→ Prompt 1: In the biography of Catherine Maria Fanshawe, where was she born?
→ Prompt 2: Add the next part of the biography of Catherine Maria Fanshawe, starting after its final sentence.

English poet and artist

Catherine Maria Fanshawe (1765–1834) was an English poet whose work was praised by Walter Scott. She and her sisters were also artists.

==Biography==
Catherine Maria Fanshawe was born at Shabden in Chipstead, Surrey, 1765. She was the daughter of John Fanshawe (1738–1816), a Surrey squire, and his wife Penelope (née Dredge). Fanshawe's father held a post in the household of King George III.

After the father's death in 1816, Fanshawe and her two sisters were co-heirs. They lived at 15 Berkeley Square, London, and at Midhurst House, Richmond, Surrey, but also visited Italy due to their poor health.

Fanshawe died after a long illness at Putney Heath, then in Surrey, on 17 April 1834.

→ Information given:

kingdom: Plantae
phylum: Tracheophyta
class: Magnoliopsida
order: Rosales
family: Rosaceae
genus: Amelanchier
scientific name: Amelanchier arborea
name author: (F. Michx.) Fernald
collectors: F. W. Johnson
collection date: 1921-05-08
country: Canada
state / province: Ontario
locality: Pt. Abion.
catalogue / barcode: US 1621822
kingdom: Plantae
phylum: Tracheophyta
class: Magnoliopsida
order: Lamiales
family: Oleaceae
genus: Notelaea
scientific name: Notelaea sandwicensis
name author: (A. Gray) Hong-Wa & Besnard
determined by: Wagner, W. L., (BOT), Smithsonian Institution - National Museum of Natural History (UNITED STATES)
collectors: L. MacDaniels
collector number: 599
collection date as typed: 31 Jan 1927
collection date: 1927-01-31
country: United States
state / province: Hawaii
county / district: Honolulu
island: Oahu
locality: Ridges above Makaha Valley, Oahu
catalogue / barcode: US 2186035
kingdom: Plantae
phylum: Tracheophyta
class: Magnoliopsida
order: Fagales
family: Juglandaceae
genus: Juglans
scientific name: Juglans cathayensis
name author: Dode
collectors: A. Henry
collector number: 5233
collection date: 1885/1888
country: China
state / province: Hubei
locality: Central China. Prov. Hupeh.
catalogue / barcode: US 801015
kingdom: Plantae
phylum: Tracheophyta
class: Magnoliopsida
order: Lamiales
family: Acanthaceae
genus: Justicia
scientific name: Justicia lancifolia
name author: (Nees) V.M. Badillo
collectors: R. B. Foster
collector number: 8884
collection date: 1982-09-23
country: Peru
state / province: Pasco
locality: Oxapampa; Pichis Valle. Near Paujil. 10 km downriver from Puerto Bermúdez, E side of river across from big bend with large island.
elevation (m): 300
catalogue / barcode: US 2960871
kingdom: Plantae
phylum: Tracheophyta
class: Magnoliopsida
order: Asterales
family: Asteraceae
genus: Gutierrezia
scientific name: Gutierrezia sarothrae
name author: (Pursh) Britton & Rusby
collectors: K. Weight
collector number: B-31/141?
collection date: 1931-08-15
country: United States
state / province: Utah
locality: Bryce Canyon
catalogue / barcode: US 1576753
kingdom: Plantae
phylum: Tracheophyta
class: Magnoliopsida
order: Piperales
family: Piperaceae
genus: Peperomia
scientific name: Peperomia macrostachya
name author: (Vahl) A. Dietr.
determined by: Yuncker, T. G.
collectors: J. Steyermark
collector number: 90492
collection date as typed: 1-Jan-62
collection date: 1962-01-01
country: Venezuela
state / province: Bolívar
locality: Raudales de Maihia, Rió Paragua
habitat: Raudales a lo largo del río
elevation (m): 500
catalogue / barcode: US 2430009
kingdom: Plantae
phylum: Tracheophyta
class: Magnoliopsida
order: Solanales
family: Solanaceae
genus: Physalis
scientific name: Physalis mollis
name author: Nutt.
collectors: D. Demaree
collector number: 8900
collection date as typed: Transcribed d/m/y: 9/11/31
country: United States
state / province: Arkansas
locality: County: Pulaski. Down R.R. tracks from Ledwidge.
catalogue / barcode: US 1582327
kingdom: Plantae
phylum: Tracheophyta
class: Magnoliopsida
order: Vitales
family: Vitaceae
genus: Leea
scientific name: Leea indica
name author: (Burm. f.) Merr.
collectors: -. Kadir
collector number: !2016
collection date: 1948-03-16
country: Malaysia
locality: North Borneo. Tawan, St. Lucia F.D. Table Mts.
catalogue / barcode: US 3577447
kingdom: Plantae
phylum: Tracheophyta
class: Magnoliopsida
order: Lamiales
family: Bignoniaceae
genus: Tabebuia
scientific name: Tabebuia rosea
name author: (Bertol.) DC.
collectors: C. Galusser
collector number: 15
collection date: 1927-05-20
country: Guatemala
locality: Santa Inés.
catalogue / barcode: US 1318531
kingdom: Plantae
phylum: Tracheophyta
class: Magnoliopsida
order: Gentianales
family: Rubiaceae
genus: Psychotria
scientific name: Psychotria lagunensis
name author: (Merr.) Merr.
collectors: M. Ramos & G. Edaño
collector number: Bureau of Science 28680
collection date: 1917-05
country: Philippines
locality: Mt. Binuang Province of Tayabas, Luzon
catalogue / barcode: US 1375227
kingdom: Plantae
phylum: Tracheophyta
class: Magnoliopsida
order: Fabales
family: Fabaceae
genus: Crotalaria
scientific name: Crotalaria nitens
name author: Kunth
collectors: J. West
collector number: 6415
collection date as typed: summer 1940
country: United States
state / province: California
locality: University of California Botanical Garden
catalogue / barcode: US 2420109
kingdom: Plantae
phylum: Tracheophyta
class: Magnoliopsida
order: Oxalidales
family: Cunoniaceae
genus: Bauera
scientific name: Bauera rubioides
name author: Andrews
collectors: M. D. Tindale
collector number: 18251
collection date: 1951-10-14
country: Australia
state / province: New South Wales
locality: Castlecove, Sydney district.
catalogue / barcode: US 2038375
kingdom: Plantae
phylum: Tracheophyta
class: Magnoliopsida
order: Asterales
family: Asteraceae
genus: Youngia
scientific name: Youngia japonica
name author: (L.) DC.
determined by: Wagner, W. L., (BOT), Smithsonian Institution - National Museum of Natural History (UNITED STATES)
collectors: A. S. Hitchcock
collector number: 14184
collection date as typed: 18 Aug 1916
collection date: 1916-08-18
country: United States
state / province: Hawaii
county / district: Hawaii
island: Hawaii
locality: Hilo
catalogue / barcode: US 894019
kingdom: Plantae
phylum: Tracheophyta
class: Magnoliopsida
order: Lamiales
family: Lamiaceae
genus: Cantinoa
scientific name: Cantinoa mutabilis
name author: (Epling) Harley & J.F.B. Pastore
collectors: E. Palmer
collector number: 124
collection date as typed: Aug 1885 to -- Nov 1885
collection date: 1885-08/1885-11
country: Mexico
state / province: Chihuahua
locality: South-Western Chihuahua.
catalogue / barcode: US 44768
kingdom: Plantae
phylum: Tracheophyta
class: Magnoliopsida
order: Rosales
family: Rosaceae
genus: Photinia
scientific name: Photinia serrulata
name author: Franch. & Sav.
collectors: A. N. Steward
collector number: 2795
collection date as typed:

→ Written reply 1: At Shabden in Chipstead, Surrey.

→ Written reply 2:
==Work==
Fanshawe wrote clever occasional verse after the Romantic school. Some of her poems were printed in publications by Joanna Baillie and Mary Russell Mitford in 1823 and 1859, then together in 1865 and 1876. Mitford described her as "admirable as a letter-writer, as a reader of Shakespeare, and as a designer in almost every style." Her poems "sparkle with irony. She mimics political voices she disagrees with." The diary she kept has not been found. Fanshawe's best-known production is the famous "Riddle on the Letter H", beginning "'Twas whispered in heaven and 'twas muttered in hell," which has often been attributed to Byron. Her "Fragment in Imitation of Wordsworth" appears in the Oxford Book of Parodies (edited by John Gross).

Walter Scott admired her poetry as "quite beautiful". He also related that Catherine and her sisters were the first publishers of the Memoirs of Ann, Lady Fanshawe (1625–1680), which cover her life up to 1672 and were completed in 1676. These appeared in 1829.